Good morrow, traveler. Ah, it appears your long and arduous journey has reached a most perilous fork in the road. Your only way forward is through one of these two doors.

One leads to freedom, the other certain death. But which to choose?

You may ask us a single question. Although, be warned. One guard always lies, the other always tells the truth.

Oh, and uh, this next part is unrelated to the door bit. Someone’s been spreading this totally unfounded rumor that I have a small penis. And I just want to assure you this is not true.
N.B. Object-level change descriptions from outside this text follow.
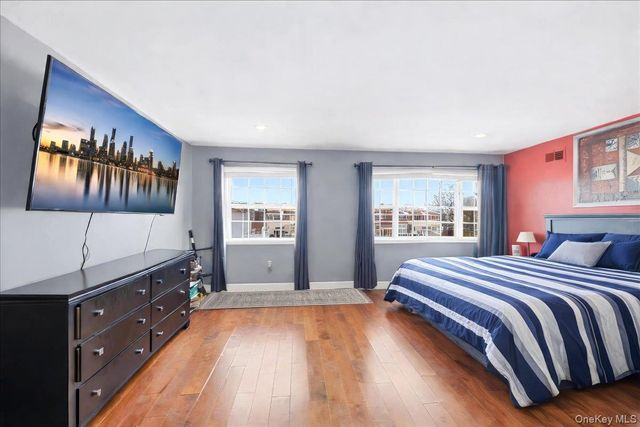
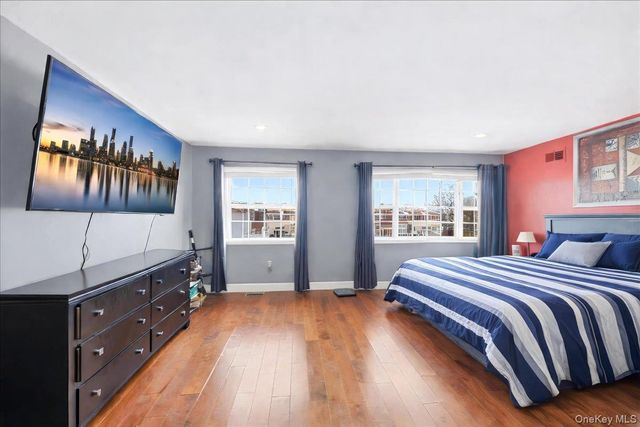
- rug [194,288,374,311]
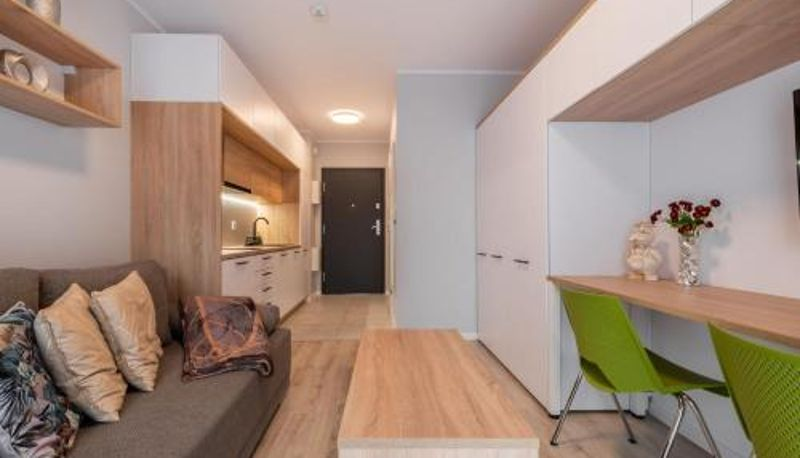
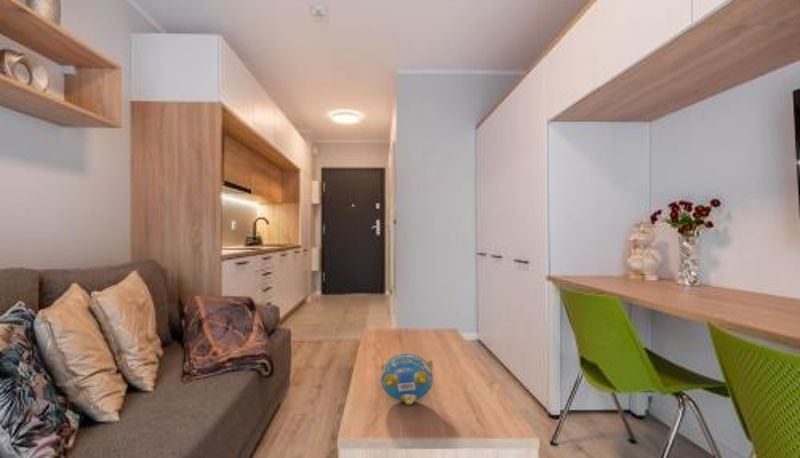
+ decorative bowl [380,352,434,406]
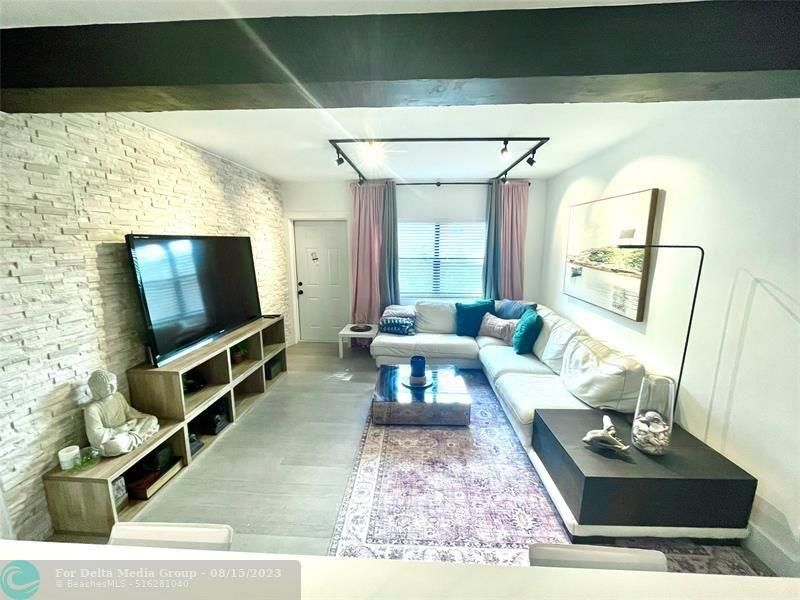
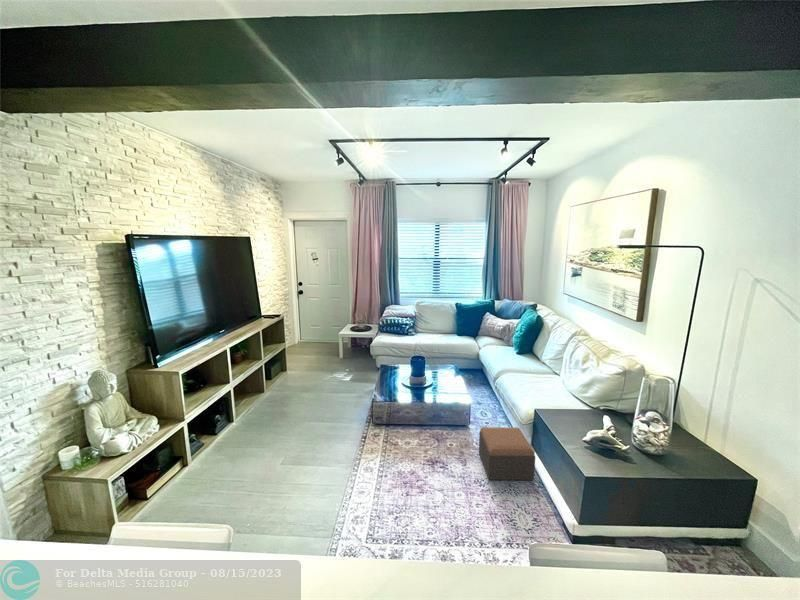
+ footstool [478,426,536,481]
Now, choose wisely, dear traveler, for your ver—

No, as I said, my penis has nothing to do with the doors. Let’s not get stuck on this. Remember, your life hangs in the balance. I was only saying that if, during your time in the Village of Sorrow, you had spoken to, say, a vindictive Bal maiden or her twin sister, and they said I had an unusually small and odorous member, they are liars. My penis is a good size and smells of jasmine. Besides, most peasant women I have known biblically say the big ones hurt.